In any case, Dream also prays that he has more time before he slips. Because as much as holding this burning, painful secret to his chest is eating him alive, he’s more afraid of what might be on the other side.
So, secrets. One secret. One flesh-eating, mind-searing, heart-wrenching secret.
He’ll guard it to the end.
***
Here’s the thing about being in the same place as Dream, George realized a few days after his plane landed: It made everything so much more. The love, the pain, the beauty, the longing. All of it.
“I love your hair,” Dream said, running his fingers through it. George felt like he was burning up inside. It was amazing, it really was, being able to cuddle on the couch with his best friend. But that pain, the pain that used to be beautiful was eating him alive now. “It’s pretty.”
George rolled his eyes and tried not to smile. Or cry. “Simp.”
“You like it,” Dream teased, “admit it.”
“Keep telling yourself that.”
“C’mon, George, you looove me,” Dream giggled. “Gimme a kiss.” He puckered his lips like a cartoon character and made obnoxious kissy noises. George laughed along with him, but he also kinda-sorta-really did want to kiss him and it was a lot less funny when Dream was right in front of him, and somehow the laughs turned into tears.
“George? Wait, are you okay? Was that too much?”
George tried to speak, but he was crying too much and even if he could talk he wasn’t sure what he would say.
“I’m so sorry,” Dream said and scooted away from George’s side. He was so damn considerate, but the distance just made George feel worse. “George?”
“I’m sorry,” George blubbered.
“No, don’t be, it’s okay. Did I make you uncomfortable?” George still couldn’t think of anything to say that wouldn’t completely give away his secret, so Dream continued. “Take your time, it’s okay.”
George curled in on himself and let himself cry (he didn’t do that often).
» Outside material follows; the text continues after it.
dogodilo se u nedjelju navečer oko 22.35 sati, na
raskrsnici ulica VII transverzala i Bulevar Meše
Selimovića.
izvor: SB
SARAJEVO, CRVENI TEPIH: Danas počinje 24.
When the tears stopped flowing and the sobs stopped shaking his body, Dream asked again what had happened.
“It’s nothing,” George answered.
“George… it didn’t seem like nothing.”
George laughed dryly. “Ugh, there’s no easy way out of this, is there?” Maybe there was. Maybe he could’ve lied or refused to answer and they could have forgotten all about this, but George had a feeling it wouldn’t be that simple. Dream would be worried about upsetting him again, because he’s caring and loving and perfect, and sooner or later the truth would come out. “I, uh, fuck, I like you, Dream. I’m sorry.” George rubbed at his eyes as an excuse not to look at Dream’s reaction.
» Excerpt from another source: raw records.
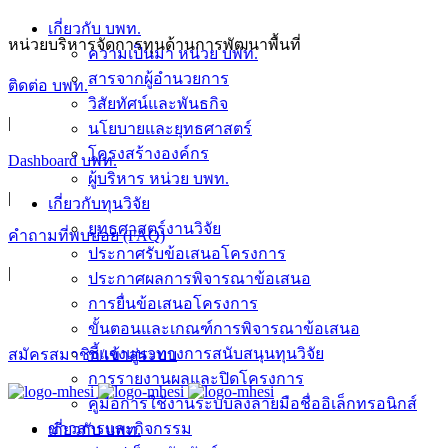
เกี่ยวกับ บพท.
หน่วยบริหารจัดการทุนด้านการพัฒนาพื้นที่
ความเป็นมา หน่วย บพท.
สารจากผู้อำนวยการ
ติดต่อ บพท.
วิสัยทัศน์และพันธกิจ
|
นโยบายและยุทธศาสตร์
โครงสร้างองค์กร
Dashboard บพท.
ผู้บริหาร หน่วย บพท.
|
เกี่ยวกับทุนวิจัย
ยุทธศาสตร์งานวิจัย
คำถามที่พบบ่อย (FAQ)
ประกาศรับข้อเสนอโครงการ
|
ประกาศผลการพิจารณาข้อเสนอ
การยื่นข้อเสนอโครงการ
ขั้นตอนและเกณฑ์การพิจารณาข้อเสนอ
ชี้แจงแนวทางการสนับสนุนทุนวิจัย
สมัครสมาชิก/เข้าสู่ระบบ
การรายงานผลและปิดโครงการ
คู่มือการใช้งานระบบลงลายมือชื่ออิเล็กทรอนิกส์
ข่าวสารและกิจกรรม
เกี่ยวกับ บพท.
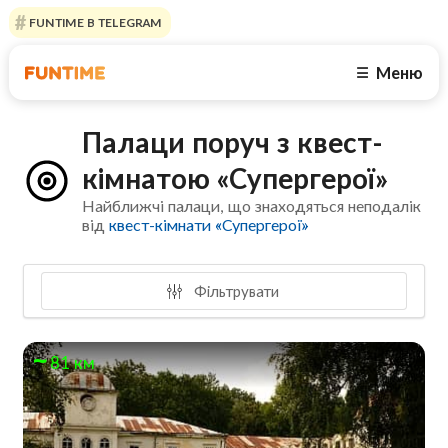
FUNTIME В TELEGRAM
Меню
☰
Палаци поруч з квест-
кімнатою «Супергерої»
Найближчі палаци, що знаходяться неподалік
від
квест-кімнати «Супергерої»
Фільтрувати
81 км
“Really?” George refused to hear the hope in Dream’s voice. He must have been imagining things.
“Mhm.”
Suddenly there were gentle hands pulling his own away from his eyes, suddenly the love of his life was smiling down at him, suddenly Dream was saying, “I like you too!”
“What? You do?” For some reason that hurt too, just for a moment, because he was so used to hearing lovely things out of Dream’s mouth directed at him and tasting bittersweet. But this time there was no bitterness, this time Dream was saying exactly what George had reminded himself again and again that he never would.
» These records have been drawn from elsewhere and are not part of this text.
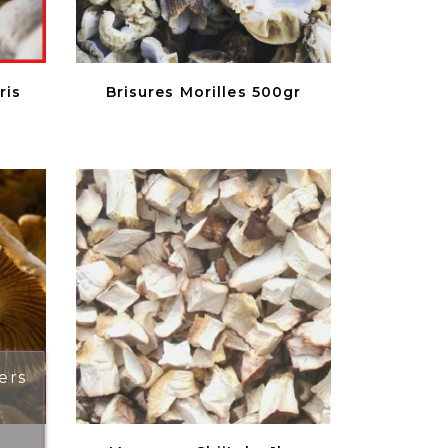
ris
Brisures Morilles 500gr
ers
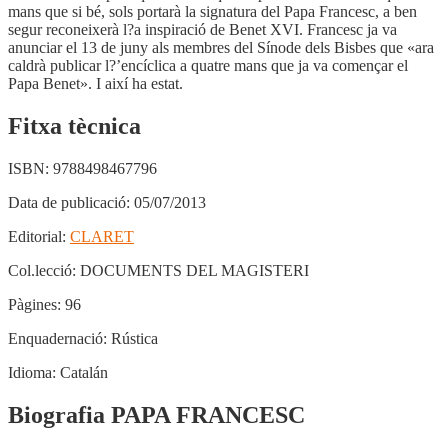
mans que si bé, sols portarà la signatura del Papa Francesc, a ben
segur reconeixerà l?a inspiració de Benet XVI. Francesc ja va
anunciar el 13 de juny als membres del Sínode dels Bisbes que «ara
caldrà publicar l?’encíclica a quatre mans que ja va començar el
Papa Benet». I així ha estat.
Fitxa tècnica
ISBN:
9788498467796
Data de publicació:
05/07/2013
Editorial:
CLARET
Col.lecció:
DOCUMENTS DEL MAGISTERI
Pàgines:
96
Enquadernació:
Rústica
Idioma:
Catalán
Biografia PAPA FRANCESC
“Yes!” Dream beamed, and George threw himself into Dream’s arms.
“I love you so much, Dream.” George had been saying it more often recently, mostly because he’d realized how much it really meant to Dream, but it was still rare enough that even without the romantic context Dream was overjoyed.
“I love you too, George. I love you so, so much.”
George pulled away just enough to look Dream in the eye. “So, um. Can I get that kiss?”
Dream grinned and cupped George’s face with both hands. “Oh, please, yes.” They both leaned in at the same time, and maybe it was a little awkward at first, maybe their noses bumped into each other and they were smiling too much and it took a while for them to get the hang of it, but George was certain it was perfect.
When Sapnap came home an hour later, he found them asleep on the couch, tangled in each other with their fingers intertwined.